Quanti erano i mostri:
La nuova teoria sui mandanti, però, cozza con le certezze dei pentiti fino a oggi acquisiti nei processi.
Francesco Ferri, presidente della Corte d’Assise che assolse Pacciani, oggi in pensione, ci riceve in casa sua a Firenze. “Non rilascio interviste”, dice, “quel che avevo da dire l’ho scritto”.
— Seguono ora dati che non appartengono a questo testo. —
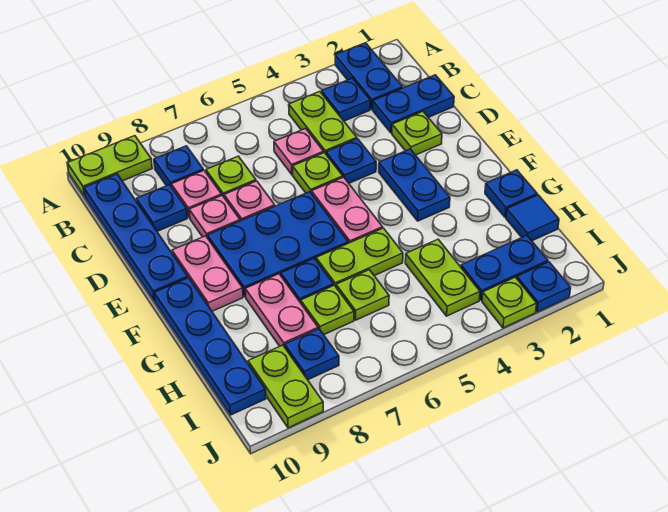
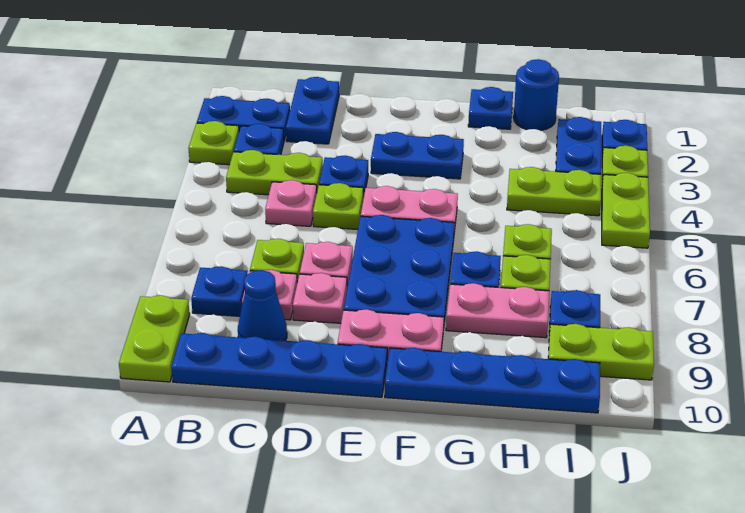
blue plate C9 level 1 -> blue cone C9 level 1
lime plate D2 level 1 -> lime plate A3 level 1
lime plate G5:G6 level 1 -> lime plate J4:J5 level 1
blue tile H1 level 1 -> blue round brick H1 level 1

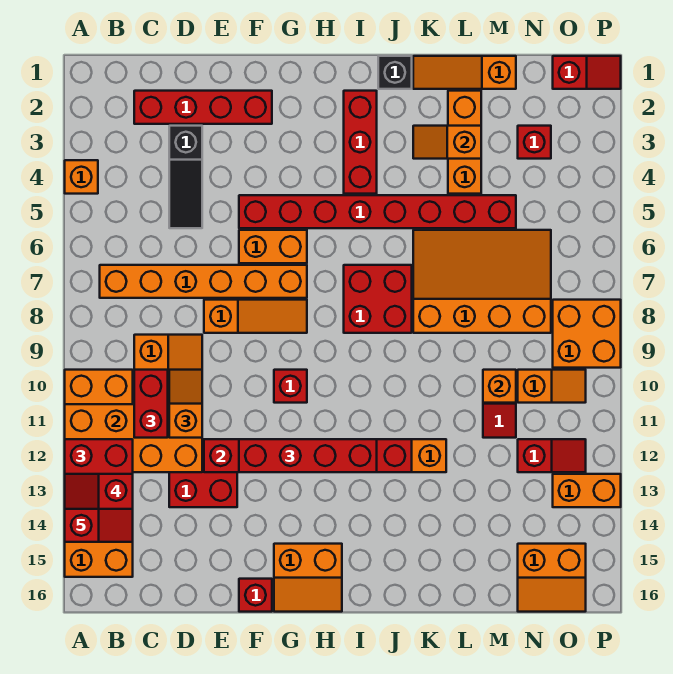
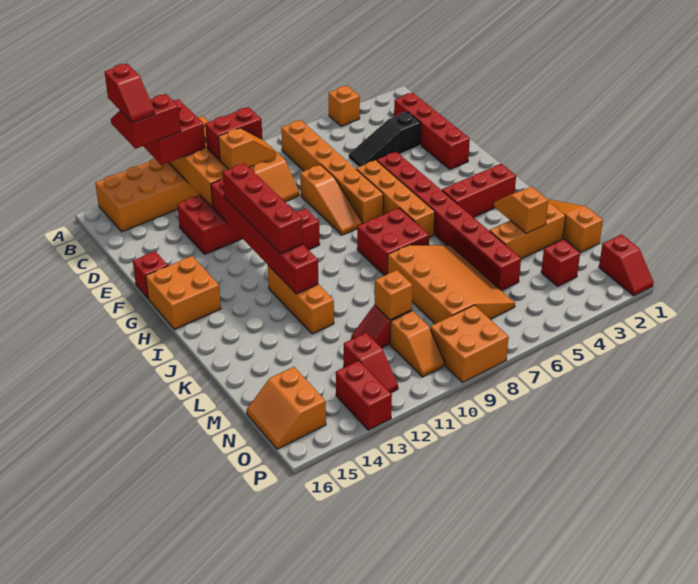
orange brick F6:G6 level 1 -> orange brick F6:I6 level 1
orange slope G15:H16 level 1 top 15 -> orange brick G15:H16 level 1
black brick J1 level 1 -> none
orange brick O13:P13 level 1 -> red brick O13:P13 level 1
Ed eccolo qui il libro bomba (il caso Pacciani, edizioni Pananti, Firenze), dove il pensiero del magistrato sconvolge: ”Dall’originario maniaco isolato unico al mondo nella storia della criminologia per l’assoluta peculiarità delle sue deviazioni sessuali”, sostiene Ferri, “si è passati a una combriccola di ubriaconi, frequentatori e sfruttatori di prostitute, una piccola banda tipo Amici miei in peggio ancora più volgare nella versione vernacolare paesana, le cui “zingarate” consistevano talvolta nelle “merende” e, soprattutto nelle bevute in cantinette varie talvolta nella ricerca di un facile sesso nei dintorni della stazione del capoluogo, talvolta in messe nere e in sedute di magia da quattro soldi, e, infine, ma nel periodo cruciale, almeno una volta o due l’anno, in orrendi delitti a scopo di libidine. Secondo questo nuovo quadro, andrebbe riscritta tutta la dottrina della criminologia”. Nella contenuta prosa del magistrato non mancano affondi tremendi contro l’inchiesta: “Quel che doveva essere un caso serio, è divenuto un caso da servette”. E ancora, citando le perizie scientifiche: “L’analisi delle dinamiche materiali dei delitti, porta ad avallare l’azione di una sola persona e a escludere il concorso di complici. “I dati criminalistici e medico legali, orientano verso un soggetto maschio, destrimane, altezza un metro e ottanta e oltre, robusto, agile, discreto nel maneggiare armi da fuoco, abituato all’uso di strumenti da taglio, scaltro, abile, freddo nell’azione delittuosa e che raramente è in grado di avere rapporti sessuali. Da ciò si può dedurre, in linea di massima, che l’omicida sia un uomo non perfettamente integrato sul piano affettivo ed emotivo con una figura femminile”. Tutto il contrario delle persone fino a oggi sospettate, incarcerate, processare, condannate, talora assolte, che le inchieste ci hanno fatto conoscere. In attesa del prossimo libro di Michele Giuttari.